Exiles and emigrants from this part of Ireland left an indelible mark on America, including John Barry who became the founder of the American Navy; James O’Neill, the actor and father of playwright Eugene O’Neill; and Patrick Kennedy who followed his sweetheart Bridget Murphy to Boston in 1849 and became the great-grandfather of President John F. Kennedy, who visited New Ross in June, 1963.
Another young man who left Wexford during Famine times was Michael Keough. The 20-year-old emigrated to America in the 1840s and settled in the prairies of northwest Iowa. It was on Michael’s farm that Donald Keough was born in 1926.
On September 15, Donald, whose career culminated in his being named president of Coca-Cola, made a private visit to the Dunbrody and the Irish America Hall of Fame. Fittingly, he was in Wexford to attend the opening of a new Coca-Cola bottling plant, which will bring much needed employment to the area.

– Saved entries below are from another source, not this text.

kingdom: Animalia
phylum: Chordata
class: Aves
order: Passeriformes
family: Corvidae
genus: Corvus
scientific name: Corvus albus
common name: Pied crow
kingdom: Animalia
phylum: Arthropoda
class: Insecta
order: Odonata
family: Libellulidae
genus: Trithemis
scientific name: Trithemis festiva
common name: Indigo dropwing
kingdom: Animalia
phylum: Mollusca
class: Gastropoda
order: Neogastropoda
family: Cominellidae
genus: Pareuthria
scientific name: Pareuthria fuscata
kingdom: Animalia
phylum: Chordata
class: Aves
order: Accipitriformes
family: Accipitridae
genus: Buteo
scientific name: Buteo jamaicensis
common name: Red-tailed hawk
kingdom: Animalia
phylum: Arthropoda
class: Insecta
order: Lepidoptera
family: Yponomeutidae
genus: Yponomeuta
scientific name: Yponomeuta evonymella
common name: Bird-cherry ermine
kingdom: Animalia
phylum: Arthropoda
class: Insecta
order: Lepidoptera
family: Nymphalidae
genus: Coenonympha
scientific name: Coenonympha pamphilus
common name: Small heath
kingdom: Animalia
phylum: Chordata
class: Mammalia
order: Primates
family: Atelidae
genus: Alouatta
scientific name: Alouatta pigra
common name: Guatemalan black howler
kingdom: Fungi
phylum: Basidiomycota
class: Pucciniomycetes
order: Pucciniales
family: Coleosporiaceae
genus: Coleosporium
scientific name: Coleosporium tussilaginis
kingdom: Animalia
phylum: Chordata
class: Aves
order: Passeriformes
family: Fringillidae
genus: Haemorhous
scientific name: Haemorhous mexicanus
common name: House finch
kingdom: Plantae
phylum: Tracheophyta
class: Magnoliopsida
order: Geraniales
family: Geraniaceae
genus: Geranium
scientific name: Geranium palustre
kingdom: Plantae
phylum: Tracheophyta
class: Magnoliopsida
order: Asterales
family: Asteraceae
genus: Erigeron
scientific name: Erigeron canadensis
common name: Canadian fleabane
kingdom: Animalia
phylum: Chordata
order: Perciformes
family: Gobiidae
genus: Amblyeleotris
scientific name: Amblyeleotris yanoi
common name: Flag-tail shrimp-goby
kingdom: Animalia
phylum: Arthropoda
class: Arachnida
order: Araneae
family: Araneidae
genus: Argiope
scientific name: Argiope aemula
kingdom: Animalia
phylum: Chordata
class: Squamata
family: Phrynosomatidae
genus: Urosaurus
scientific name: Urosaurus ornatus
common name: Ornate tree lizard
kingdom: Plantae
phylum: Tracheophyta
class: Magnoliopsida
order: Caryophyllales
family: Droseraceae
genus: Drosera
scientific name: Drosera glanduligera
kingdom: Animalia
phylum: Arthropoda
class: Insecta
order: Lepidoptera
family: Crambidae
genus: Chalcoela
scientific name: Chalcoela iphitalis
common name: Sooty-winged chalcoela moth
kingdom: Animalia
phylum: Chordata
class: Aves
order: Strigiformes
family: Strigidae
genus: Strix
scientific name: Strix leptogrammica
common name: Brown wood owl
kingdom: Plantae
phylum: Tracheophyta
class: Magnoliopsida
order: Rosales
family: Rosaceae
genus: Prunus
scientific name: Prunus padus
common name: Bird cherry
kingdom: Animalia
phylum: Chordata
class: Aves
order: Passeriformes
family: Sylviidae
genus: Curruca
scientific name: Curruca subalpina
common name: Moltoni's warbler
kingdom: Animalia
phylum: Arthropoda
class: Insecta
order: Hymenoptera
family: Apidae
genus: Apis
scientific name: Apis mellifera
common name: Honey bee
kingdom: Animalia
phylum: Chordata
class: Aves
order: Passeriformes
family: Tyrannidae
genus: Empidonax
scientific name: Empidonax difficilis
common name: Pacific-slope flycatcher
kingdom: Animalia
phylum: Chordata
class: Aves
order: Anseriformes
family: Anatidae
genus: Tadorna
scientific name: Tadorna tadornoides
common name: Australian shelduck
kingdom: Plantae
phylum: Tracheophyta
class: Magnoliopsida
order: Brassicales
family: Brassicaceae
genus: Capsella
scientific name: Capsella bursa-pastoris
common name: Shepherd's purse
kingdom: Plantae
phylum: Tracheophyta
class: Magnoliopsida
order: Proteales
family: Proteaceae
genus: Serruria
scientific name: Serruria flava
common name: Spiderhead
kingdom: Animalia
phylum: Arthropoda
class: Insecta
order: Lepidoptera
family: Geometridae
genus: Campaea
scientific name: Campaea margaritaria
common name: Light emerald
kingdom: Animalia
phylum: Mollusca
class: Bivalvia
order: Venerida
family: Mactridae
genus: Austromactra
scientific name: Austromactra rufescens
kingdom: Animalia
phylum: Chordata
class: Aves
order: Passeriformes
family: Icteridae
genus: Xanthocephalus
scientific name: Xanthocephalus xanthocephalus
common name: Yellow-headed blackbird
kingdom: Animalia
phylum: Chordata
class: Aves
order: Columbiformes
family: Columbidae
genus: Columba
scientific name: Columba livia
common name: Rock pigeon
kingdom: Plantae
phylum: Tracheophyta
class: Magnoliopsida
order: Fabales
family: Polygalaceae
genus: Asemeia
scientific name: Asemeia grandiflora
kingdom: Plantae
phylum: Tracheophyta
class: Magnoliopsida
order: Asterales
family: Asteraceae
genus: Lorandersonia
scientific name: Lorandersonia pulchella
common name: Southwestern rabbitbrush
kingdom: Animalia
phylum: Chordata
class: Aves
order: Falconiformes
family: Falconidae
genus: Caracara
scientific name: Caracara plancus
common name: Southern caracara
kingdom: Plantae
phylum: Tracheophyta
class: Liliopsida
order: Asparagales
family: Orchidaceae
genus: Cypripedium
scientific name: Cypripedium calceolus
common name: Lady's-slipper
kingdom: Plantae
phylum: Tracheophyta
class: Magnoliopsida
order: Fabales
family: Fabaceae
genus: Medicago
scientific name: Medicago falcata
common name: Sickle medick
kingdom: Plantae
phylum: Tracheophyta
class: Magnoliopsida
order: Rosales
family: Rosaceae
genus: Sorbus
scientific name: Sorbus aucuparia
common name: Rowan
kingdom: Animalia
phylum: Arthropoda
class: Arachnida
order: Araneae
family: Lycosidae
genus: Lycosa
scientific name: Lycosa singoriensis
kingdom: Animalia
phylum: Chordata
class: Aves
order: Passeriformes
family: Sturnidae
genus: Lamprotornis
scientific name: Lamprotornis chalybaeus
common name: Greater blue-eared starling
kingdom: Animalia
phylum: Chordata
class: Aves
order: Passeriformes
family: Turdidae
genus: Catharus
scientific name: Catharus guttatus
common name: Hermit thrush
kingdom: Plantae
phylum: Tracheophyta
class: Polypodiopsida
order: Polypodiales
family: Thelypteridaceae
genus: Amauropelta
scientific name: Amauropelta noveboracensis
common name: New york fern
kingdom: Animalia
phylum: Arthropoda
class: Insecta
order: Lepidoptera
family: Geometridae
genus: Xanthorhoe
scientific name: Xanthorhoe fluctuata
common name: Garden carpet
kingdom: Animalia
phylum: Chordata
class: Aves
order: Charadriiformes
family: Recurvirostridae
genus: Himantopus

“It is with great pleasure that we welcome Donald Keough to our visitor centre today as we dedicate the departure area of our exhibition to the memory and vision of Donald’s great-grandfather Michael Keough,” said Sean Reidy.
At his Hall of Fame induction ceremony in New York at the end of 2010, Donald paid homage to all those Irish who took their first brave steps into the unknown. “The real members of the Hall of Fame are the parents and grandparents and great-grandparents who had the courage to come here,” he said.
His visit to the Dunbrody brought the family story full circle – from shore to shore.